In the aftermath of the 2016 election, many Americans reported elevated levels of stress, which some labeled ‘post election stress disorder.’ 

A number of psychologists jumped on board with the term, and affirmed that their clients were unusually tense, but others clapped back, saying that to call this stress a ‘disorder’ was to trivialize PTSD. 

Now, a new study attempts to parse out who was really pushed to an emotional brink by the election, and whose stress was more closely akin to political outrage. 

Researchers from Stanford University and Microsoft analyzed post-election searchers for mental health assistance and found that while Democrats’ stress levels didn’t rise to a mental health issue, Latinos’ did.  

Many Americans reported that their mental health suffered after Donald Trump’s 2016 election. New research on online search data suggests it was ‘real’ for Latinos – but that Democrats did not seek out any more information on depression, anxiety or therapy 

Research has shown that violence spiked in cities that had hosted campaign rallies on behalf of Trump, while others studies showed an increase in women choosing long-lasting birth control following his promises to appeal the Affordable Care Act (ACA), which could affect access to shorter-acting contraceptives.

Meanwhile, the economy surged on the heels of Trump’s promises to make the best deals.

Amongst it all, reports of crippling anxiety, news fatigue, emotional eating to cope, and ‘post election stress disorder’ abounded.
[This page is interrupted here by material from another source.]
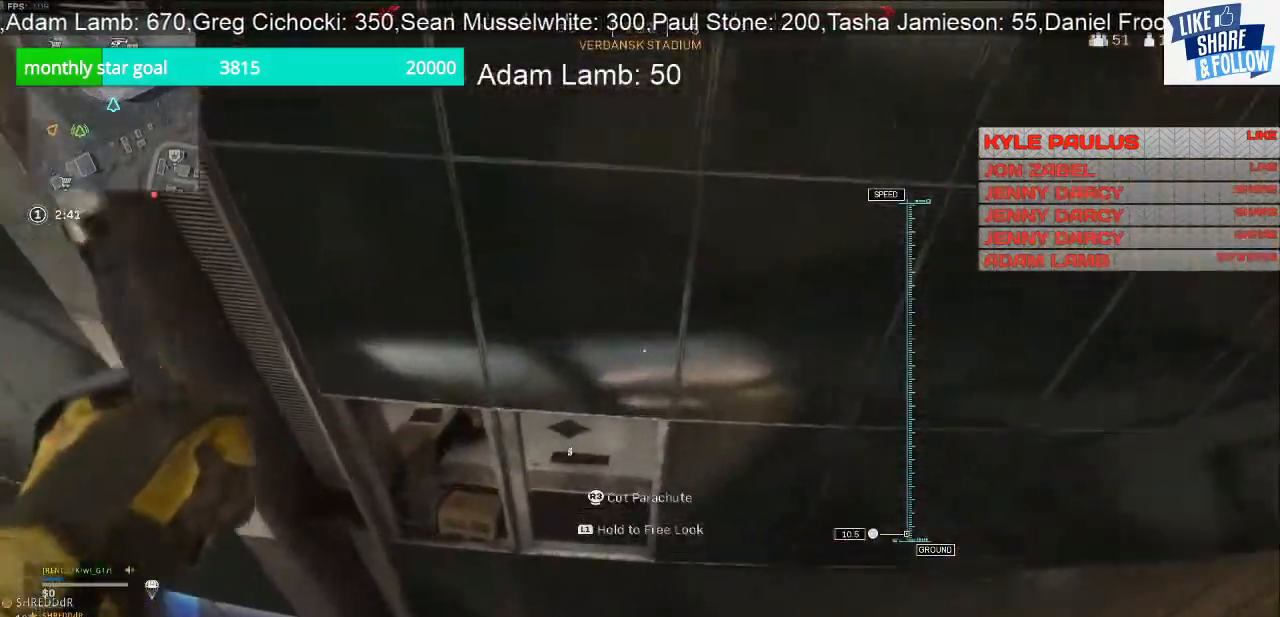
Gameplay with a controller (PlayStation layout); each line is a JSON object with the inputs held at the frame after it. "events" lists button and stick changes between this image and that frame as [ms after this image, input, new state], when the widget could be followed in between.
{"buttons": [], "left_stick": "up-right", "right_stick": "center", "events": [[200, "left_stick", "right"], [267, "left_stick", "up-right"]]}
‘Distress’ is much harder to measure than other aspects of society after an election, such as concrete data on the economy, rates of violent assaults, and birth control choices.

Dr Jennifer Sweeton wrote a Psychology Today article describing ‘post-election stress disorder’ and CNN and Kaiser Health News reported that the number of people making appointments with the only therapy platform Talkspace tripled post-election. 

Some suggested that they were seeing this distress in clients of all political affiliations.

But – as even Dr Sweeton notes – post-election stress disorder is not listed in the Diagnostic and Statistical Manual, psychologists laundry list of mental conditions. 

The team of collaborators from Microsoft and Stanford went a step further, and questioned whether the the increase in mental distress Americans were reporting – both anecdotally on social media and in surveys was purely psychological or perhaps a form of political speech. 

Specifically, they wondered this about ‘Democrats and Spanish-speaking Latinos.’ 

They compared over one million Bing searches for mental health assistance from before and after the election made by Democrats as compared to Republicans, and Spanish-speakers compared to English-only speakers. 

Democrats, they found, were no more likely to do online searchers related to mental health after the election than they had been before, and their searches remained as elevated as ever compared to Republicans. 

Women did not search for ‘anxiety,’ ‘depression’ or the names of antidepressants any more post-election, and searchers for ‘suicide’ decreased. 

But women were more likely to search ‘stress or therapy.’ 

The election did have real mental health effects for Spanish-only speakers, however, according to the Stanford and Microsoft methodology. 

For five out of the six search terms that the study authors used to gauge mental health concerns – suicide/suicidal, anxiety, depression, antidepression/anti-anxiety medications, minus therapy – Spanish speakers made significantly more online searchers after the election. 

‘This clear and consistent result shows that Spanish-speaking searchers, and by proxy, Latinos, were indeed more likely to search for mental-health-related terms after the election than before, while English-only searchers showed no consistent change,’ the wrote in Sage Journals. 

Admittedly, other groups may have expressed their stress to therapists if they already had them, to friends and family, through activism, or not at all. 

For their part, the study authors took this to mean that ‘some Democrats reported mental health declines after Trump’s election as a form of reverse cheerleading, where partisans report evaluations that are more negative than their true beliefs to reflect badly on a president of the opposing party.’ 

But for Latinos and Spanish speakers – some of whom Trump promised to build a wall to keep out, and called ‘rapists’ – the fear and mental health distress that followed the election was very real, according to the study.